/---

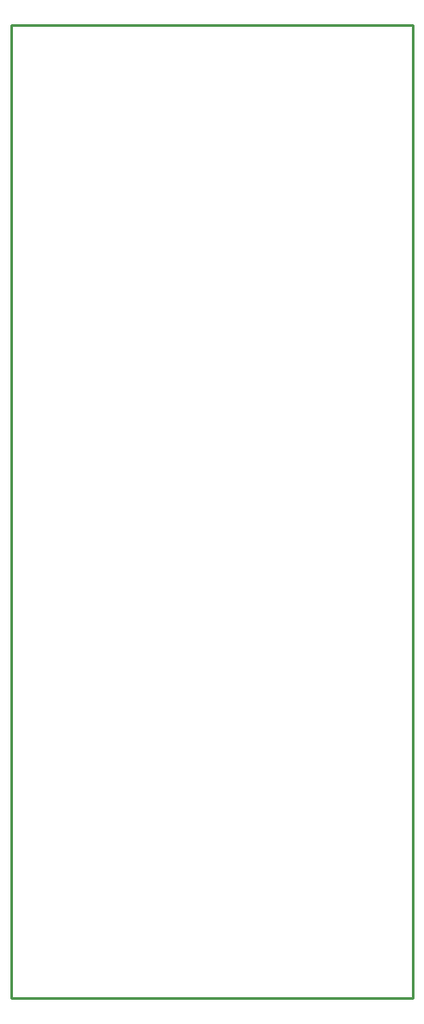
<source format=gm1>
G04 #@! TF.GenerationSoftware,KiCad,Pcbnew,(6.0.11)*
G04 #@! TF.CreationDate,2023-02-24T11:41:58+01:00*
G04 #@! TF.ProjectId,vogelhuisje_camera_board,766f6765-6c68-4756-9973-6a655f63616d,rev?*
G04 #@! TF.SameCoordinates,Original*
G04 #@! TF.FileFunction,Profile,NP*
%FSLAX46Y46*%
G04 Gerber Fmt 4.6, Leading zero omitted, Abs format (unit mm)*
G04 Created by KiCad (PCBNEW (6.0.11)) date 2023-02-24 11:41:58*
%MOMM*%
%LPD*%
G01*
G04 APERTURE LIST*
G04 #@! TA.AperFunction,Profile*
%ADD10C,0.254000*%
G04 #@! TD*
G04 APERTURE END LIST*
D10*
X90170000Y-55880000D02*
X129540000Y-55880000D01*
X129540000Y-55880000D02*
X129540000Y-151130000D01*
X129540000Y-151130000D02*
X90170000Y-151130000D01*
X90170000Y-151130000D02*
X90170000Y-55880000D01*
M02*

</source>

\---

* **Task to complete**:
Now reproduce all of the entries precisely, with no pictures in the copy.

* **Answer area**:
<source format=gm1>
G04 #@! TF.GenerationSoftware,KiCad,Pcbnew,(6.0.11)*
G04 #@! TF.CreationDate,2023-02-24T11:41:58+01:00*
G04 #@! TF.ProjectId,vogelhuisje_camera_board,766f6765-6c68-4756-9973-6a655f63616d,rev?*
G04 #@! TF.SameCoordinates,Original*
G04 #@! TF.FileFunction,Profile,NP*
%FSLAX46Y46*%
G04 Gerber Fmt 4.6, Leading zero omitted, Abs format (unit mm)*
G04 Created by KiCad (PCBNEW (6.0.11)) date 2023-02-24 11:41:58*
%MOMM*%
%LPD*%
G01*
G04 APERTURE LIST*
G04 #@! TA.AperFunction,Profile*
%ADD10C,0.254000*%
G04 #@! TD*
G04 APERTURE END LIST*
D10*
X90170000Y-55880000D02*
X129540000Y-55880000D01*
X129540000Y-55880000D02*
X129540000Y-151130000D01*
X129540000Y-151130000D02*
X90170000Y-151130000D01*
X90170000Y-151130000D02*
X90170000Y-55880000D01*
M02*

</source>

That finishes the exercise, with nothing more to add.